Toxicomanie

Description de l'enjeu

Oui, c’est possible. Une variété de solutions, d’organismes et de services s’offre aux personnes touchées par la toxicomanie, l’alcoolisme et les autres dépendances. La confidentialité, le respect de la personne, le suivi et la compréhension sont toujours au rendez-vous sur ce dur chemin qu’empruntent ceux qui veulent reprendre le contrôle de leur vie.

Accessibles, résilientes, dévouées, les personnes qui répondent aux lignes d’écoute sont souvent la première ressource pour les personnes en difficultés, celles qui veulent obtenir de l’aide, obtenir des renseignements, parler, être écoutées. Indispensables, les lignes d’écoute sont disponibles 24 heures sur 24, 7 jours par semaine. Certaines sont dédiées aux parents (Ligne Parents : 514 288-2266); aux jeunes (Tel-jeunes : 514 288-2266); aux adultes aux prises avec des problèmes de drogue et d’alcool (514 527-2626) ou de jeu (514 527-0140).

Les personnes touchées par la toxicomanie et l’alcoolisme deviennent dépendantes d’une consommation qui les détruit à petit feu. Leur mode de vie, leur santé, leurs responsabilités familiales et professionnelles se dégradent et le stress qui s’ensuit concourt à augmenter une consommation déjà trop élevée. Le cercle vicieux est enclenché. La corde qui lie les toxicomanes et les alcooliques à leur consommation se raccourcit et les étrangle. À ce point, la volonté de s’en sortir et l’aide appropriée deviennent nécessaires.

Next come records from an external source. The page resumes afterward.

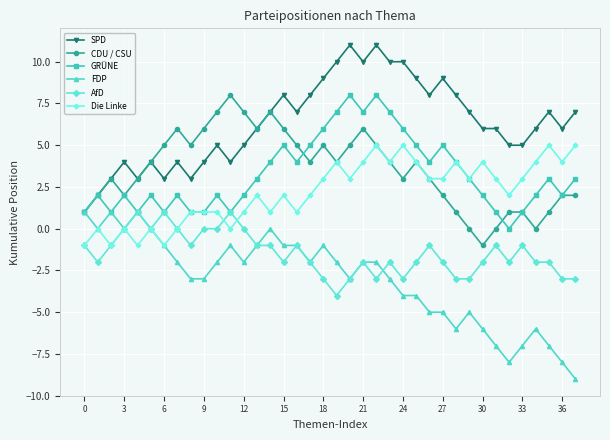

How many distinct data groups are displayed?

6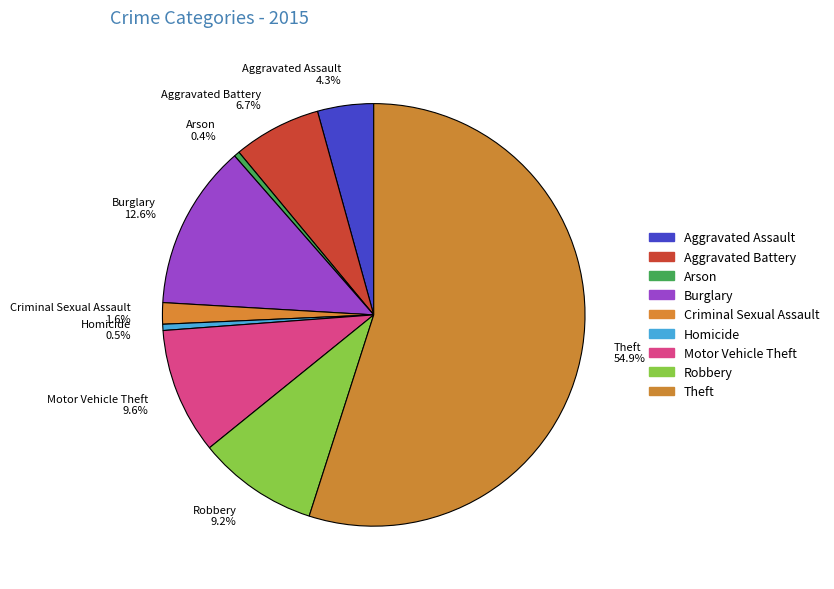

Combined, do Aggravated Assault and Theft account for over 50%?

Yes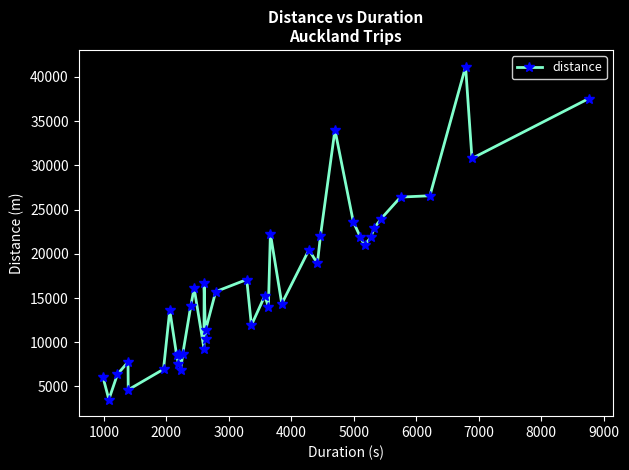

Is this an area chart (filled region under the line)?

No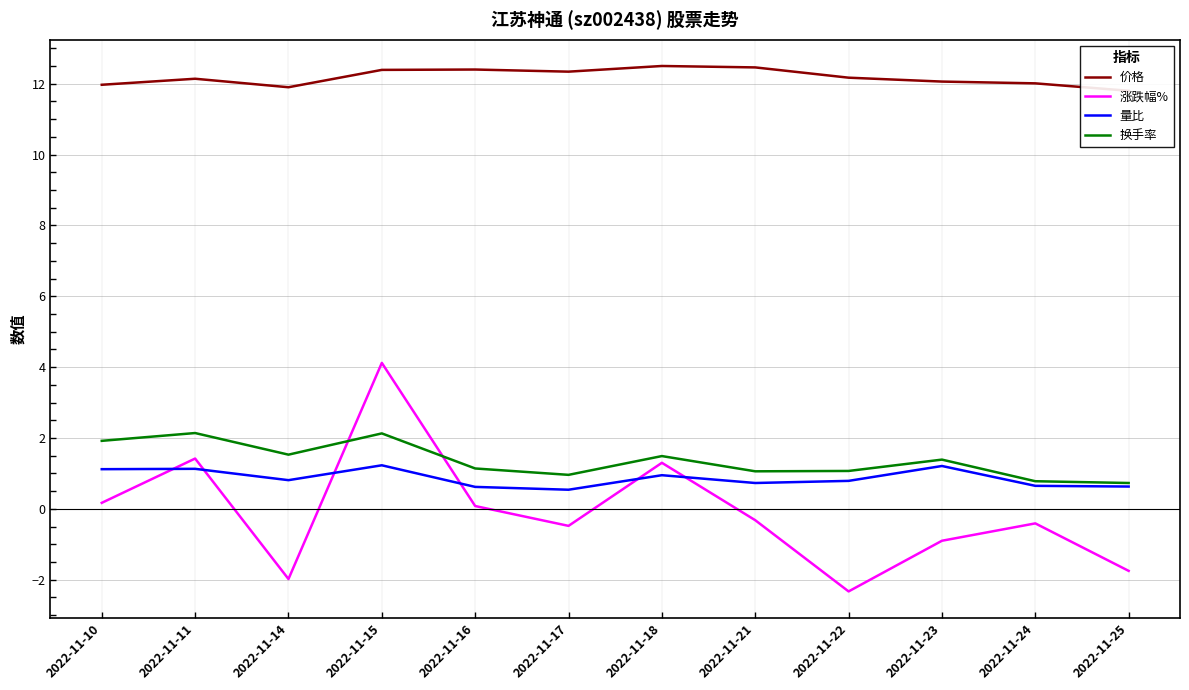

How many lines are shown in the chart?

4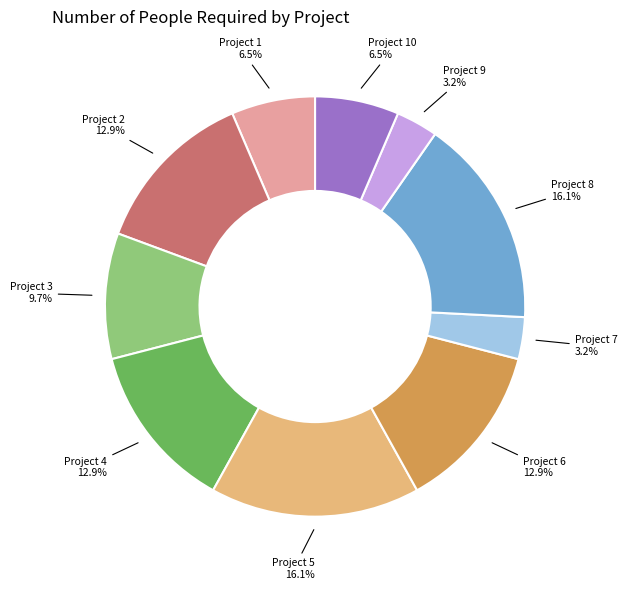

To the nearest percent, what is the difference between the Project 2 and Project 3 slice percentages?

3%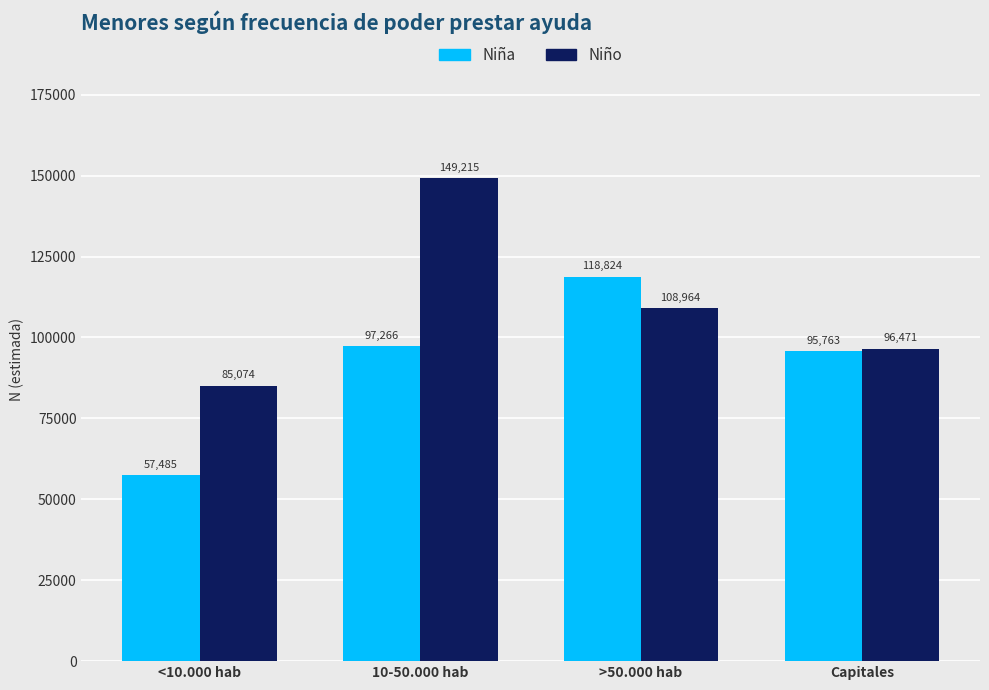

True or false: Niño has a value of 108964 at >50.000 hab.

True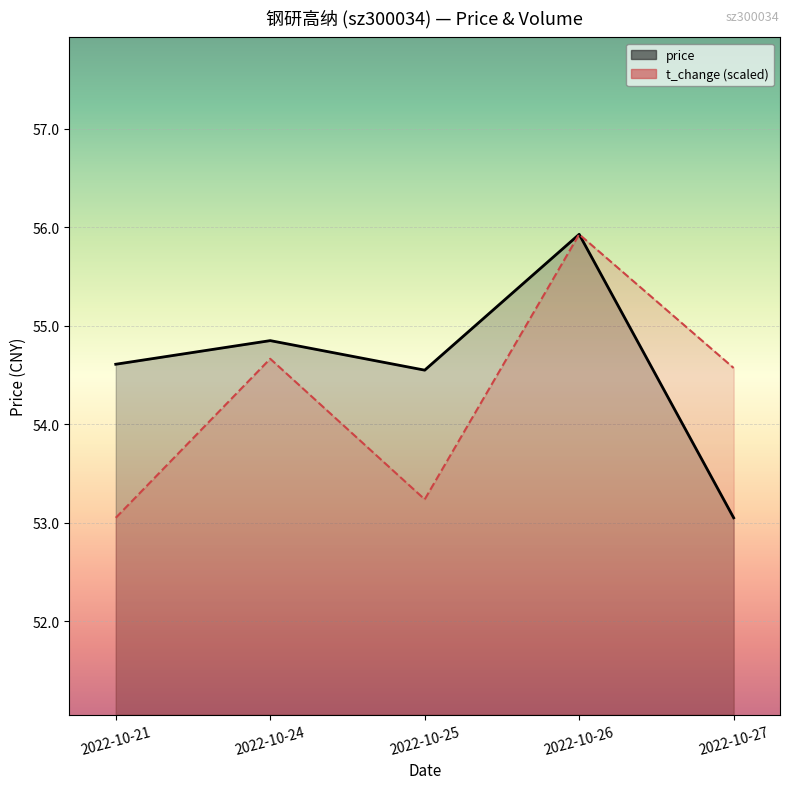

Which category has the highest value in the t_change (scaled) series?

2022-10-26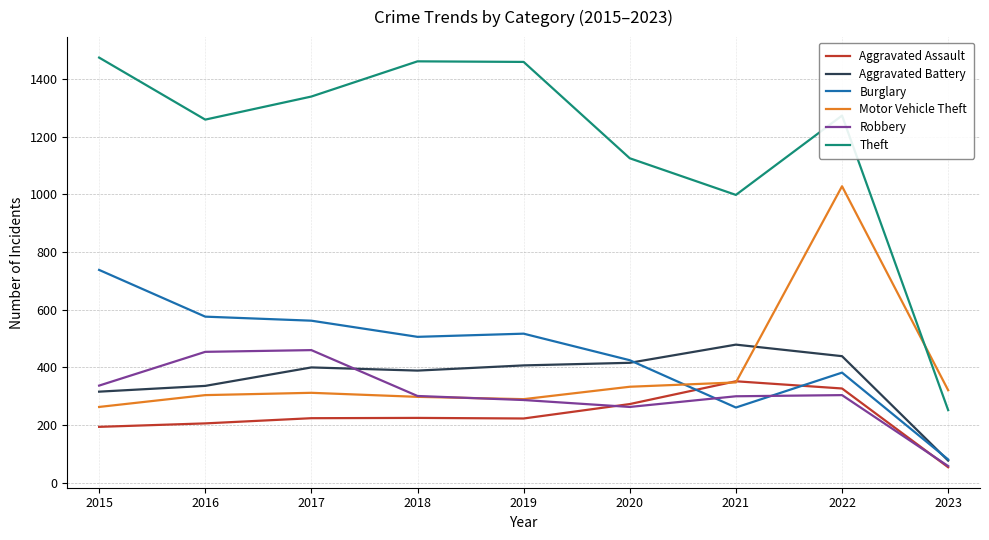

List the series in order of their peak value, highest first.

Theft, Motor Vehicle Theft, Burglary, Aggravated Battery, Robbery, Aggravated Assault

Les ressources s’adaptent aux diverses clientèles et offrent des services en fonction des besoins. Certaines d’entre elles, tout en décourageant l’usage de drogue, vont plutôt axer leur action sur la réduction des méfaits et des risques pour la santé en proposant par exemple, des seringues stériles. Cette philosophie d’intervention permet de rejoindre des personnes qui ne pourraient être rejointes autrement.

En 2006, le Centre canadien de lutte contre les toxicomanies (CCLT) a rendu public une étude effectuée en 2002. Elle présente une estimation des coûts sociaux de l’abus de substances au Canada comprenant les substances licites comme le tabac et l’alcool et les drogues illicites. Selon le rapport intitulé Les coûts de l’abus de substances au Canada 2002, ceux-ci s’élèveraient à 39,8 G$ par année. Décès prématurés, maladies cardiovasculaires, hypertension, blessures accidentelles, relations sexuelles sans protection, conduite en état d’ivresse et de consommation de drogues, frais législatifs, perte de productivité, il semble bien que l’intérêt social penche résolument vers des investissements dans la prévention, l’accompagnement, le traitement, la réadaptation et le suivi.